NOTES_PATH = "notes/notes.json"


@env.task
async def add_note(note: str) -> str:
    """A tool that commits its own artifact to the keyed store."""
    memory = await MemoryStore.get_or_create.aio(key=MEMORY_KEY)
    notes = await memory.read_json.aio(NOTES_PATH, default=[])
    notes.append(note)
    await memory.write_json.aio(NOTES_PATH, notes, reason="agent note")
    await memory.save.aio()  # commit the artifact to the keyed remote path
    return f"Noted: {note}"
Coordinating tool writes with the transcript

Artifacts live on independent paths (e.g. notes/notes.json) from the transcript (messages.json), so they never collide. But when a tool writes to the same keyed store that the orchestrator also saves, the orchestrator’s working copy goes stale mid-run. Reload the store with get_or_create after agent.run, carry over the updated transcript (reloaded.messages = result.memory.messages), and save once — otherwise the orchestrator’s final save re-uploads a stale copy and clobbers the tool’s artifact.

Optimistic concurrency

When several tasks or agents share one keyed store (e.g. parallel tool calls, or a sleep/wake pattern), guard against lost updates by passing expected_sha=. The write succeeds only if the current content still matches; otherwise it raises ConcurrencyError:

from flyte.ai.agents import ConcurrencyError

notes = await memory.read_json.aio("notes/notes.json", default=[])
sha = await memory.current_sha.aio("notes/notes.json")
notes.append(note)
try:
    await memory.write_json.aio("notes/notes.json", notes, expected_sha=sha, reason="agent note")
except ConcurrencyError:
    # Another writer updated the file between our read and write.
    return "Memory changed while saving the note; please retry."

Optional capabilities

MemoryStore (and create / get_or_create) accept a few flags:

Option Default What it does
audit True Append every successful write to audit/log.jsonl.
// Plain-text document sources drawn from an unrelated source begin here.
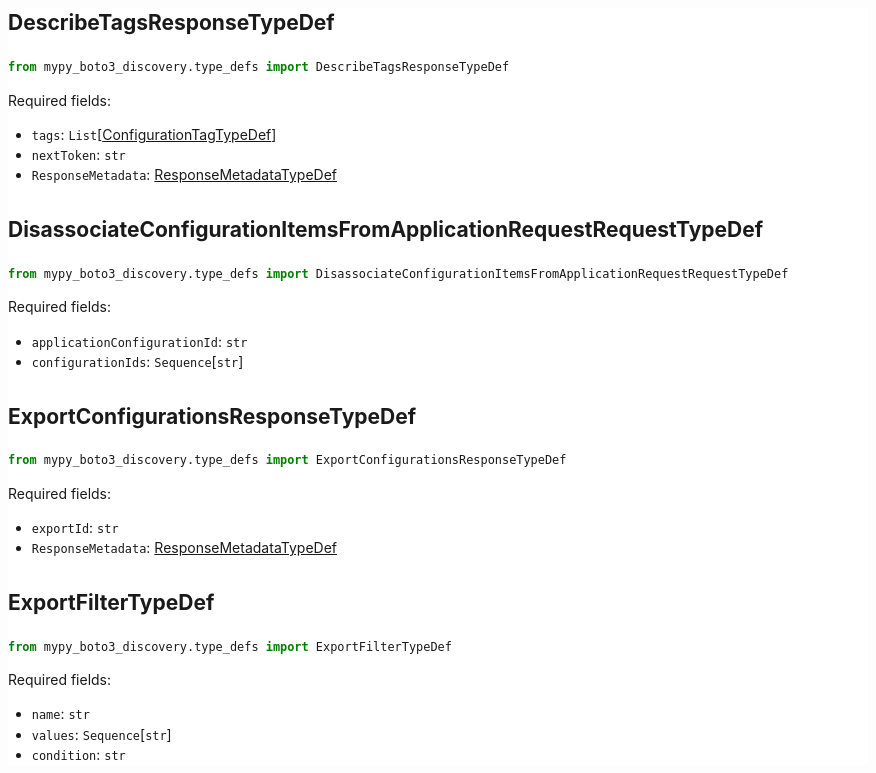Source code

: <a id="describetagsresponsetypedef"></a>

## DescribeTagsResponseTypeDef

```python
from mypy_boto3_discovery.type_defs import DescribeTagsResponseTypeDef
```

Required fields:

- `tags`:
  `List`\[[ConfigurationTagTypeDef](./type_defs.md#configurationtagtypedef)\]
- `nextToken`: `str`
- `ResponseMetadata`:
  [ResponseMetadataTypeDef](./type_defs.md#responsemetadatatypedef)

<a id="disassociateconfigurationitemsfromapplicationrequestrequesttypedef"></a>

## DisassociateConfigurationItemsFromApplicationRequestRequestTypeDef

```python
from mypy_boto3_discovery.type_defs import DisassociateConfigurationItemsFromApplicationRequestRequestTypeDef
```

Required fields:

- `applicationConfigurationId`: `str`
- `configurationIds`: `Sequence`\[`str`\]

<a id="exportconfigurationsresponsetypedef"></a>

## ExportConfigurationsResponseTypeDef

```python
from mypy_boto3_discovery.type_defs import ExportConfigurationsResponseTypeDef
```

Required fields:

- `exportId`: `str`
- `ResponseMetadata`:
  [ResponseMetadataTypeDef](./type_defs.md#responsemetadatatypedef)

<a id="exportfiltertypedef"></a>

## ExportFilterTypeDef

```python
from mypy_boto3_discovery.type_defs import ExportFilterTypeDef
```

Required fields:

- `name`: `str`
- `values`: `Sequence`\[`str`\]
- `condition`: `str`
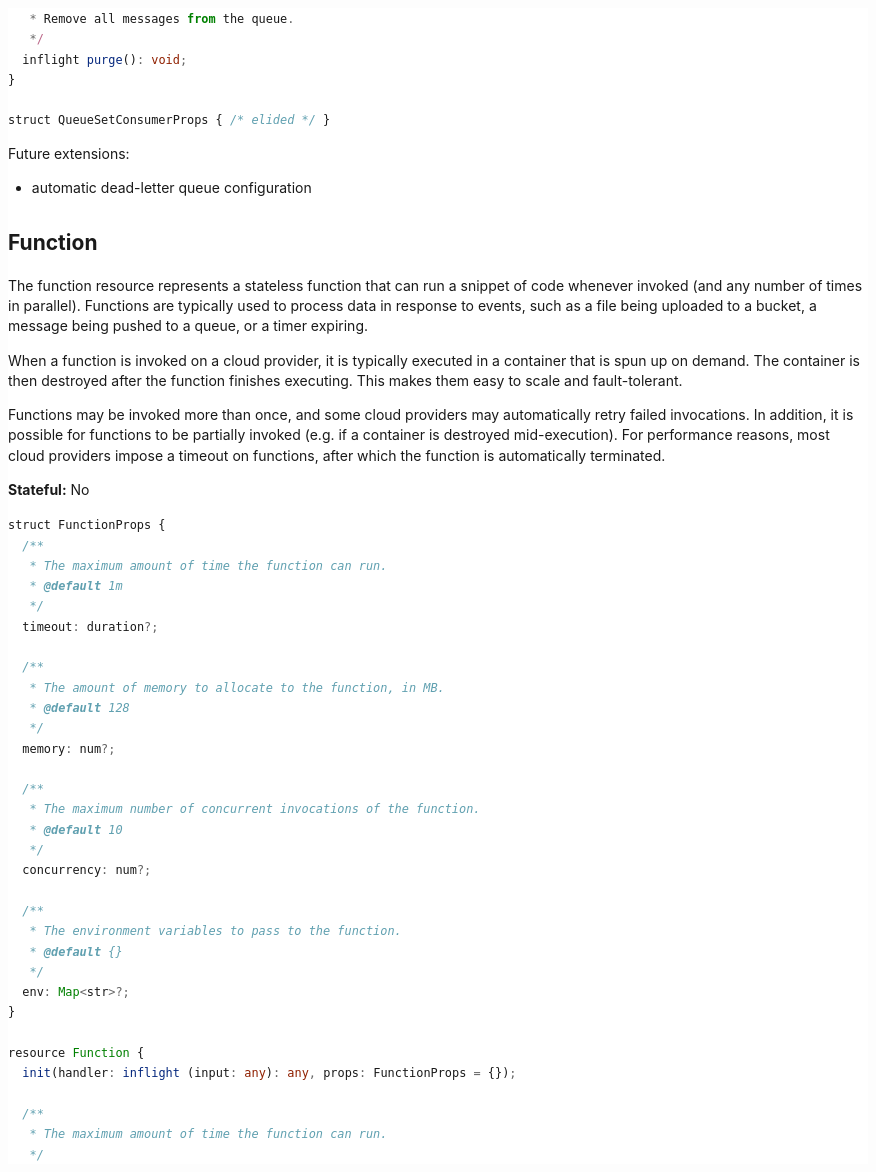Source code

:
 ```ts
   * Remove all messages from the queue.
   */
  inflight purge(): void;
}

struct QueueSetConsumerProps { /* elided */ }
```

Future extensions:

- automatic dead-letter queue configuration

## Function

The function resource represents a stateless function that can run a snippet of code whenever invoked (and any number of times in parallel).
Functions are typically used to process data in response to events, such as a file being uploaded to a bucket, a message being pushed to a queue, or a timer expiring.

When a function is invoked on a cloud provider, it is typically executed in a container that is spun up on demand.
The container is then destroyed after the function finishes executing.
This makes them easy to scale and fault-tolerant.

Functions may be invoked more than once, and some cloud providers may automatically retry failed invocations.
In addition, it is possible for functions to be partially invoked (e.g. if a container is destroyed mid-execution).
For performance reasons, most cloud providers impose a timeout on functions, after which the function is automatically terminated.

**Stateful:** No

```ts
struct FunctionProps {
  /**
   * The maximum amount of time the function can run.
   * @default 1m
   */
  timeout: duration?;

  /**
   * The amount of memory to allocate to the function, in MB.
   * @default 128
   */
  memory: num?;

  /**
   * The maximum number of concurrent invocations of the function.
   * @default 10
   */
  concurrency: num?;

  /**
   * The environment variables to pass to the function.
   * @default {}
   */
  env: Map<str>?;
}

resource Function {
  init(handler: inflight (input: any): any, props: FunctionProps = {});

  /**
   * The maximum amount of time the function can run.
   */
```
Inspect with audit_tail(n).
keep_versions False Snapshot every write under versions/ for full history (≈ 2× storage per write).
read_only_prefixes () Reject direct writes into the given prefixes (e.g. ("memory/",)), so the agent must stage proposals elsewhere and a trusted pipeline promotes them.
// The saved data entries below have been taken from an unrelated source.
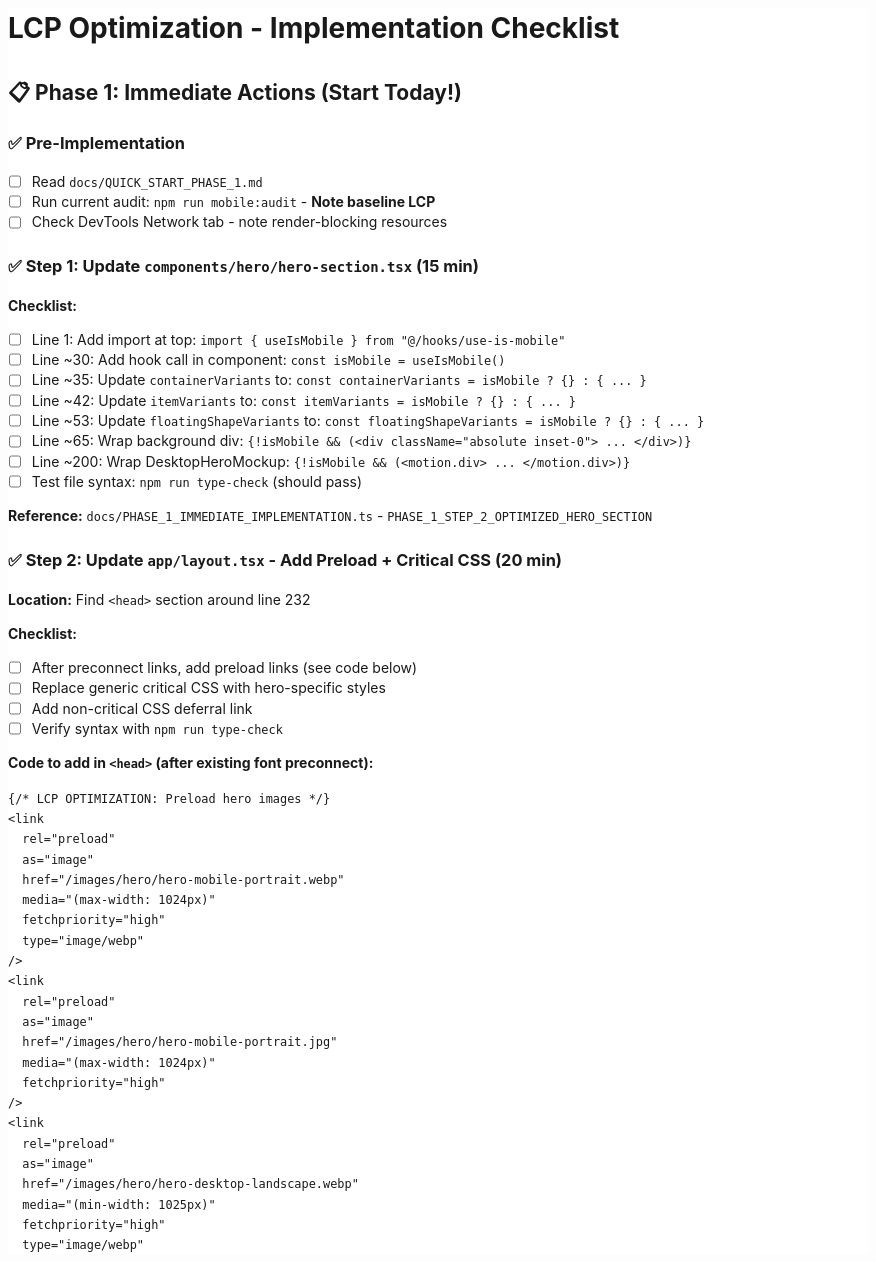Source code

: # LCP Optimization - Implementation Checklist

## 📋 Phase 1: Immediate Actions (Start Today!)

### ✅ Pre-Implementation
- [ ] Read `docs/QUICK_START_PHASE_1.md`
- [ ] Run current audit: `npm run mobile:audit` - **Note baseline LCP**
- [ ] Check DevTools Network tab - note render-blocking resources

### ✅ Step 1: Update `components/hero/hero-section.tsx` (15 min)

**Checklist:**
- [ ] Line 1: Add import at top: `import { useIsMobile } from "@/hooks/use-is-mobile"`
- [ ] Line ~30: Add hook call in component: `const isMobile = useIsMobile()`
- [ ] Line ~35: Update `containerVariants` to: `const containerVariants = isMobile ? {} : { ... }`
- [ ] Line ~42: Update `itemVariants` to: `const itemVariants = isMobile ? {} : { ... }`
- [ ] Line ~53: Update `floatingShapeVariants` to: `const floatingShapeVariants = isMobile ? {} : { ... }`
- [ ] Line ~65: Wrap background div: `{!isMobile && (<div className="absolute inset-0"> ... </div>)}`
- [ ] Line ~200: Wrap DesktopHeroMockup: `{!isMobile && (<motion.div> ... </motion.div>)}`
- [ ] Test file syntax: `npm run type-check` (should pass)

**Reference:** `docs/PHASE_1_IMMEDIATE_IMPLEMENTATION.ts` - `PHASE_1_STEP_2_OPTIMIZED_HERO_SECTION`

### ✅ Step 2: Update `app/layout.tsx` - Add Preload + Critical CSS (20 min)

**Location:** Find `<head>` section around line 232

**Checklist:**
- [ ] After preconnect links, add preload links (see code below)
- [ ] Replace generic critical CSS with hero-specific styles
- [ ] Add non-critical CSS deferral link
- [ ] Verify syntax with `npm run type-check`

**Code to add in `<head>` (after existing font preconnect):**

```tsx
{/* LCP OPTIMIZATION: Preload hero images */}
<link 
  rel="preload" 
  as="image" 
  href="/images/hero/hero-mobile-portrait.webp"
  media="(max-width: 1024px)"
  fetchpriority="high"
  type="image/webp"
/>
<link 
  rel="preload" 
  as="image"
  href="/images/hero/hero-mobile-portrait.jpg"
  media="(max-width: 1024px)"
  fetchpriority="high"
/>
<link 
  rel="preload" 
  as="image"
  href="/images/hero/hero-desktop-landscape.webp"
  media="(min-width: 1025px)"
  fetchpriority="high"
  type="image/webp"
```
The internal audit/, meta/, and versions/ prefixes and messages.json are reserved — writes to them are rejected, and they’re excluded from list_paths.

Passing memory to the agent

Memory is not attached to the agent — it is passed in per call and returned on the result. agent.run(message, memory=store) prepends the store’s prior transcript, runs the loop, and appends the new turn back onto the store. Persisting is explicit: run never writes on its own, so call memory.save() (or await memory.save.aio()) yourself afterward.
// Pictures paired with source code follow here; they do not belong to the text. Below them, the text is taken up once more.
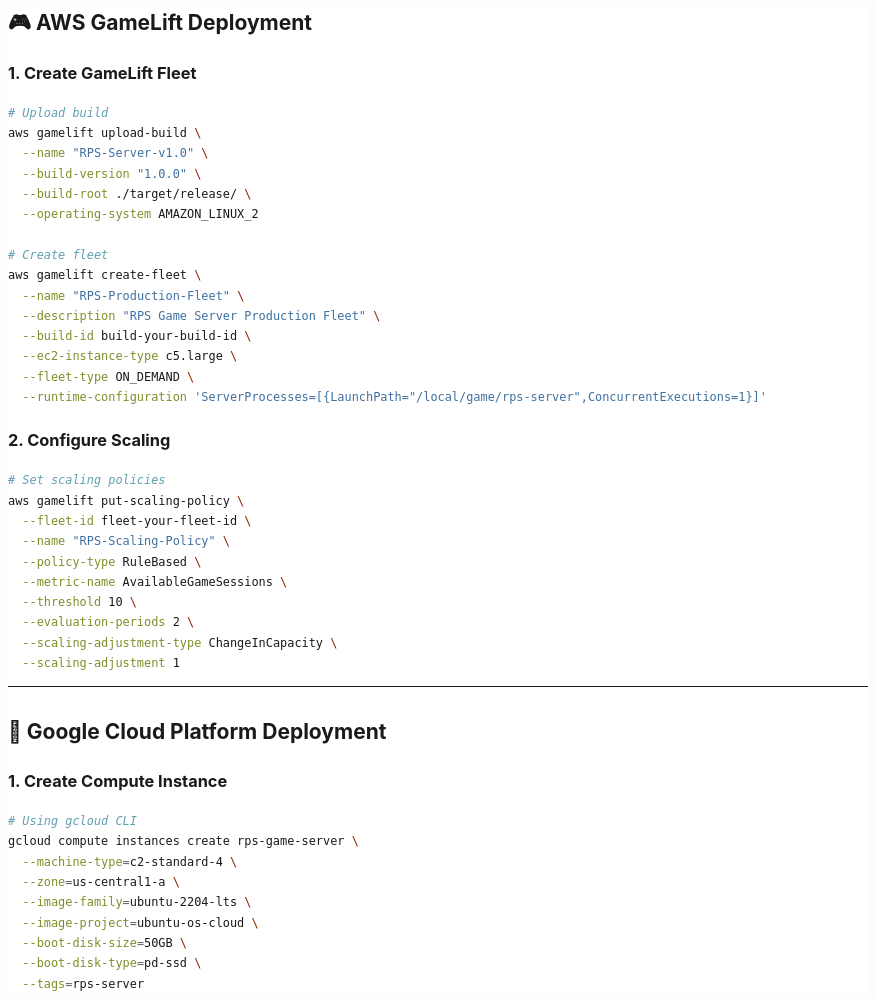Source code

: 
## 🎮 AWS GameLift Deployment

### 1. Create GameLift Fleet
```bash
# Upload build
aws gamelift upload-build \
  --name "RPS-Server-v1.0" \
  --build-version "1.0.0" \
  --build-root ./target/release/ \
  --operating-system AMAZON_LINUX_2

# Create fleet
aws gamelift create-fleet \
  --name "RPS-Production-Fleet" \
  --description "RPS Game Server Production Fleet" \
  --build-id build-your-build-id \
  --ec2-instance-type c5.large \
  --fleet-type ON_DEMAND \
  --runtime-configuration 'ServerProcesses=[{LaunchPath="/local/game/rps-server",ConcurrentExecutions=1}]'
```

### 2. Configure Scaling
```bash
# Set scaling policies
aws gamelift put-scaling-policy \
  --fleet-id fleet-your-fleet-id \
  --name "RPS-Scaling-Policy" \
  --policy-type RuleBased \
  --metric-name AvailableGameSessions \
  --threshold 10 \
  --evaluation-periods 2 \
  --scaling-adjustment-type ChangeInCapacity \
  --scaling-adjustment 1
```

---

## 🔵 Google Cloud Platform Deployment

### 1. Create Compute Instance
```bash
# Using gcloud CLI
gcloud compute instances create rps-game-server \
  --machine-type=c2-standard-4 \
  --zone=us-central1-a \
  --image-family=ubuntu-2204-lts \
  --image-project=ubuntu-os-cloud \
  --boot-disk-size=50GB \
  --boot-disk-type=pd-ssd \
  --tags=rps-server
```
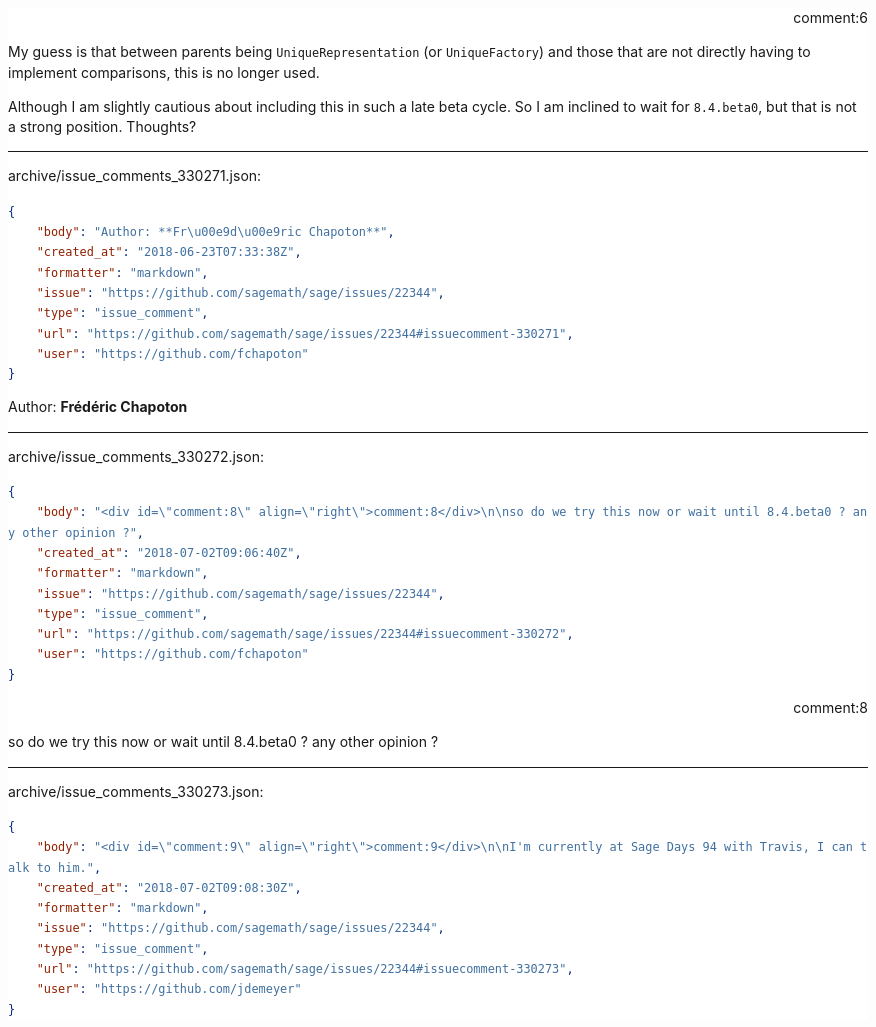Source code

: <div id="comment:6" align="right">comment:6</div>

My guess is that between parents being `UniqueRepresentation` (or `UniqueFactory`) and those that are not directly having to implement comparisons, this is no longer used.

Although I am slightly cautious about including this in such a late beta cycle. So I am inclined to wait for `8.4.beta0`, but that is not a strong position. Thoughts?



---

archive/issue_comments_330271.json:
```json
{
    "body": "Author: **Fr\u00e9d\u00e9ric Chapoton**",
    "created_at": "2018-06-23T07:33:38Z",
    "formatter": "markdown",
    "issue": "https://github.com/sagemath/sage/issues/22344",
    "type": "issue_comment",
    "url": "https://github.com/sagemath/sage/issues/22344#issuecomment-330271",
    "user": "https://github.com/fchapoton"
}
```

Author: **Frédéric Chapoton**



---

archive/issue_comments_330272.json:
```json
{
    "body": "<div id=\"comment:8\" align=\"right\">comment:8</div>\n\nso do we try this now or wait until 8.4.beta0 ? any other opinion ?",
    "created_at": "2018-07-02T09:06:40Z",
    "formatter": "markdown",
    "issue": "https://github.com/sagemath/sage/issues/22344",
    "type": "issue_comment",
    "url": "https://github.com/sagemath/sage/issues/22344#issuecomment-330272",
    "user": "https://github.com/fchapoton"
}
```

<div id="comment:8" align="right">comment:8</div>

so do we try this now or wait until 8.4.beta0 ? any other opinion ?



---

archive/issue_comments_330273.json:
```json
{
    "body": "<div id=\"comment:9\" align=\"right\">comment:9</div>\n\nI'm currently at Sage Days 94 with Travis, I can talk to him.",
    "created_at": "2018-07-02T09:08:30Z",
    "formatter": "markdown",
    "issue": "https://github.com/sagemath/sage/issues/22344",
    "type": "issue_comment",
    "url": "https://github.com/sagemath/sage/issues/22344#issuecomment-330273",
    "user": "https://github.com/jdemeyer"
}
```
memory = await MemoryStore.get_or_create.aio(key="my-assistant")
result = await agent.run.aio(message, memory=memory)
await memory.save.aio()  # save() always targets the deterministic keyed path

You can also pass a plain list[dict] of prior messages as memory for a stateless, single-shot history (nothing is persisted in that case).

Lower-level usage

Every MemoryStore is keyed — there is no unkeyed/ephemeral store. You normally obtain one via MemoryStore.create(key=...) or MemoryStore.get_or_create(key=...), but direct construction is supported for advanced use and serialization (MemoryStore is a Flyte I/O type, so it can be passed as a task input/output). save() takes no arguments: it always uploads the working root to the deterministic keyed remote_path. When root is omitted, a temporary working directory is created and cleaned up automatically.